Other people can be mirrors for us to see who we are. However, some people are broken mirrors which do not accurately reflect our truth. They reflect their own brokenness. That’s why I believe the most sure reflection of our being is found in our source—God, our creator, in whose image we are made.
So, I feel I have a much better reflection of who I am and what I am to do with this life. And that brings us back to my vacation in paradise with my husband. Yes, in that place of paradise, I had a moment of epiphany! It was a moment that was completely unexpected and without any fanfare. Nobody else on that promenade had any idea where I had come from or my journey. Neither did they have any awareness of the deeply spiritual experience that flashed in my spirit on the promenade that day.
I simply took a walk on the promenade in paradise and was basking in the heavenly view. As I was walking, I saw a flash of myself now through the eyes of the young girl I once was. The girl who longed to have beautiful things and to have the respect of others. And I realized, that even though I did not necessarily have a written-out-plan or course-of-action, nor did I even see a path to my current destination all those years ago, still here I was! I had enough. I could wear the things that I felt comfortable wearing out in public. I could have what I needed-to-have in the appropriate situations. Nobody was looking down on me. I was okay.

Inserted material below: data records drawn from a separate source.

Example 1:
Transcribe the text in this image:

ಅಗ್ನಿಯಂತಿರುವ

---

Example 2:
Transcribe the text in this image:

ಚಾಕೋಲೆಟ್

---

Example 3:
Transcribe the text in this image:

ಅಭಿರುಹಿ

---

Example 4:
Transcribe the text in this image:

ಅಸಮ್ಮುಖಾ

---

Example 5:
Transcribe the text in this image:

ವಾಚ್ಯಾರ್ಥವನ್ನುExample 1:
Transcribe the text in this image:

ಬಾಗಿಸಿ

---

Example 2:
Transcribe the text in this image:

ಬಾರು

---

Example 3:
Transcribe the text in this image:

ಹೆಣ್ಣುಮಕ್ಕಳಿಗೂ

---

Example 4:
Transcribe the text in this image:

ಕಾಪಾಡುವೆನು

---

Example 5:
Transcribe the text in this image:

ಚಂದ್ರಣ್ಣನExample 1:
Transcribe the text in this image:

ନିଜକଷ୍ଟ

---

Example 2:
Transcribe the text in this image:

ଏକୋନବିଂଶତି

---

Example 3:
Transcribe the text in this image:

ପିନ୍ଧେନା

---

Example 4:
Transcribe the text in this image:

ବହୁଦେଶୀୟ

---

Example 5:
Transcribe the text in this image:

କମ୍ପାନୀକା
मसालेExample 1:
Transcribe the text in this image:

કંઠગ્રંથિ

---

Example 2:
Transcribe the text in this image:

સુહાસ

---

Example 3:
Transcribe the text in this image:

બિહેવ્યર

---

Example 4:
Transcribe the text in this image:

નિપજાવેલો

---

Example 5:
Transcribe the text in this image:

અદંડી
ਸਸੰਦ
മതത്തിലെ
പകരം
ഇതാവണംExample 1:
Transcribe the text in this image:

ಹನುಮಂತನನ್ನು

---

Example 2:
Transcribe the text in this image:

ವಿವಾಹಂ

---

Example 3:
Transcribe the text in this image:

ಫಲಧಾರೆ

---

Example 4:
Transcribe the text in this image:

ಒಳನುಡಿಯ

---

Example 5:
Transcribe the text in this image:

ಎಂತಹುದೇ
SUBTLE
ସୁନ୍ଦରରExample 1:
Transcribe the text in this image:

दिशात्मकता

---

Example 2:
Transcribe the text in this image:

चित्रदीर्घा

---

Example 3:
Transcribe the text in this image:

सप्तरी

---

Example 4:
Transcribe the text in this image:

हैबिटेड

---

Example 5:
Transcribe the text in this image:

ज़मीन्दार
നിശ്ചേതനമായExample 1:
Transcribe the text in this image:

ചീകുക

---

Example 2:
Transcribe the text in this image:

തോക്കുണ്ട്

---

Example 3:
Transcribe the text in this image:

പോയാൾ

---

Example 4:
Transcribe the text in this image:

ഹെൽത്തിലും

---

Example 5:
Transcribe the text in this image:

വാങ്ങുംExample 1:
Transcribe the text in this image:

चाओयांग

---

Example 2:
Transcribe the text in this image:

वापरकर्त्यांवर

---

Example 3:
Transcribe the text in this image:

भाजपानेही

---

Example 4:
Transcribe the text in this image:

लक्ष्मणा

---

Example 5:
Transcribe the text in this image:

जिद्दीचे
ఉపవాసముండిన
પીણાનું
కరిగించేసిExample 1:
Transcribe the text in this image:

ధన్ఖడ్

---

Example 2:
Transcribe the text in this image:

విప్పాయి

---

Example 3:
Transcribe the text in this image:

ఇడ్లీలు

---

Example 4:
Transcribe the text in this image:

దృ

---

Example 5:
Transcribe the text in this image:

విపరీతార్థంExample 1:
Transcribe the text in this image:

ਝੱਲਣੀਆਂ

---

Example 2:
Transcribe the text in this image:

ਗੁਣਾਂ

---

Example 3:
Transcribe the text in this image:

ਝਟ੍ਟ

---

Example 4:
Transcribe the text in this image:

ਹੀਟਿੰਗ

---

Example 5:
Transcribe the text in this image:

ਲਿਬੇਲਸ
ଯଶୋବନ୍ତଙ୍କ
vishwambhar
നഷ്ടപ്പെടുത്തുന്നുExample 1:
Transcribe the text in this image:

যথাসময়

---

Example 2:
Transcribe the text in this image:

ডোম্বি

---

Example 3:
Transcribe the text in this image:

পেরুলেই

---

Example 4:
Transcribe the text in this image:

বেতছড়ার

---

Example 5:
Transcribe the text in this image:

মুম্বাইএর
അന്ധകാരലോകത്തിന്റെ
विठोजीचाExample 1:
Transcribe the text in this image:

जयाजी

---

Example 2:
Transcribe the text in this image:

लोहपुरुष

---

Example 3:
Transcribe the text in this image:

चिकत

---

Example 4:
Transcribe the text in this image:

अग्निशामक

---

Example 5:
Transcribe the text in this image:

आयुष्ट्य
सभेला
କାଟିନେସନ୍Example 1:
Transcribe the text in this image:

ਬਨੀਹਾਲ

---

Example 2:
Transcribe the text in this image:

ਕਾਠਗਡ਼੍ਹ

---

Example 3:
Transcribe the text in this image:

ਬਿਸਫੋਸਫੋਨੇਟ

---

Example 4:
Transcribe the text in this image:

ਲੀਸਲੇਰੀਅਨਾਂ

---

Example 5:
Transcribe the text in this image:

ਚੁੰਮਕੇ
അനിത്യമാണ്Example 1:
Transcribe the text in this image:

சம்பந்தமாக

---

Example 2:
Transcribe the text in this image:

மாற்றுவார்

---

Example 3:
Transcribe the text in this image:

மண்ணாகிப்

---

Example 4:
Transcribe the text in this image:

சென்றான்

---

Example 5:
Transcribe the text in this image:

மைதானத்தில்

At that moment, I had the thought: if I could go back and talk to the me of 20 years ago, I know exactly what I would say. I would speak peace to her. I would tell her that it’s all gonna be okay. I would tell her that the expectations of the outside world do not define her. I would tell her to continue to lean on the goodness of God. I would say that life will teach her the lessons she needs to know if she will learn from it. I would tell her that she can relax a little more and enjoy life’s moments a little more. I would tell her that she will never regret one moment of changing dirty diapers, making meals for her family, or living with less stuff to care for her children. I would tell her that she will find what she is seeking if she will continue to seek it. And I would tell her that life’s seasons have a way of rewarding us for the work we do in the previous season. Also, I would reiterate that it’s going to be OKAY! That all the stress, all the strain, all the expectations she places on herself will mostly serve to keep her from living the moments to their fullest. Rest, Relax, trust, and be okay…

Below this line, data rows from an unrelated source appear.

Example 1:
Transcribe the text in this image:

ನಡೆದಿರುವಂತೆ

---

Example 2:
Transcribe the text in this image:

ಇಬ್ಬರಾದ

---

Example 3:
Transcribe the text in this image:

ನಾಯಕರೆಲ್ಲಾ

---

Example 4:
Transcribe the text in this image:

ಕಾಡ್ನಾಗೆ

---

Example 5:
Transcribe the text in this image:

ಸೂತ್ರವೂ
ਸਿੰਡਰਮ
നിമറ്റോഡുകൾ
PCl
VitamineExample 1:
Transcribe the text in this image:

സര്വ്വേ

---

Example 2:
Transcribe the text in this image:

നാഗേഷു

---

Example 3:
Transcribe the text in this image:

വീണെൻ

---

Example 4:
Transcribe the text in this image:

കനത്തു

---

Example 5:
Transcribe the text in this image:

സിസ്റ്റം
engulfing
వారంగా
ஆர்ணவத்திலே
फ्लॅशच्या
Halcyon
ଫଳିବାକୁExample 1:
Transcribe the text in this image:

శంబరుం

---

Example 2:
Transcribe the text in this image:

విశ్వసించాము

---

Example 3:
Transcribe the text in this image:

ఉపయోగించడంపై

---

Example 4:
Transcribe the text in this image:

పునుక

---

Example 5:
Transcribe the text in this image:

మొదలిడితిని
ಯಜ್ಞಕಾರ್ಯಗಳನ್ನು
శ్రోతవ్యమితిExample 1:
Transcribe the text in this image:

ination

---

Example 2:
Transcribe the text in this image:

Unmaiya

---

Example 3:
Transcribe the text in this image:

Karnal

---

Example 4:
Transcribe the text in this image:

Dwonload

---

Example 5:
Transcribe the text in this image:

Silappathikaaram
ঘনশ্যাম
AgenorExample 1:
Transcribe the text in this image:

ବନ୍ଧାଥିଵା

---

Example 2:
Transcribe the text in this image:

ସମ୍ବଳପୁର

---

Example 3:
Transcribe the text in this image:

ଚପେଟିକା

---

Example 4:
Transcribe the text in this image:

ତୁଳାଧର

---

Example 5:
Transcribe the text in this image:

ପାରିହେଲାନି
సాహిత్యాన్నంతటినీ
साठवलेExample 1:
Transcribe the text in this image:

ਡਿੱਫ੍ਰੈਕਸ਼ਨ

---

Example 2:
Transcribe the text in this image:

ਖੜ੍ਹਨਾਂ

Although I am unable to speak to that young girl who was me all those years ago, I can share with every person who identifies with this struggle. I can share the truth that has impacted me so deeply and pray that whomever needs this truth will find it. Whether they find it in my sharing or in another way, I pray that all will find my truth that now sings through my soul. I am enough. I was always enough. I am me. I am fearfully and wonderfully made. This life is mine to live to its fullest expression of my highest self for the glory of God, for… He is good.
I pray the next 20-years of living in this truth will yield more joy, peace, contentment, and abundance to share with those around me. I pray I leave this world a better place than it was when I arrived.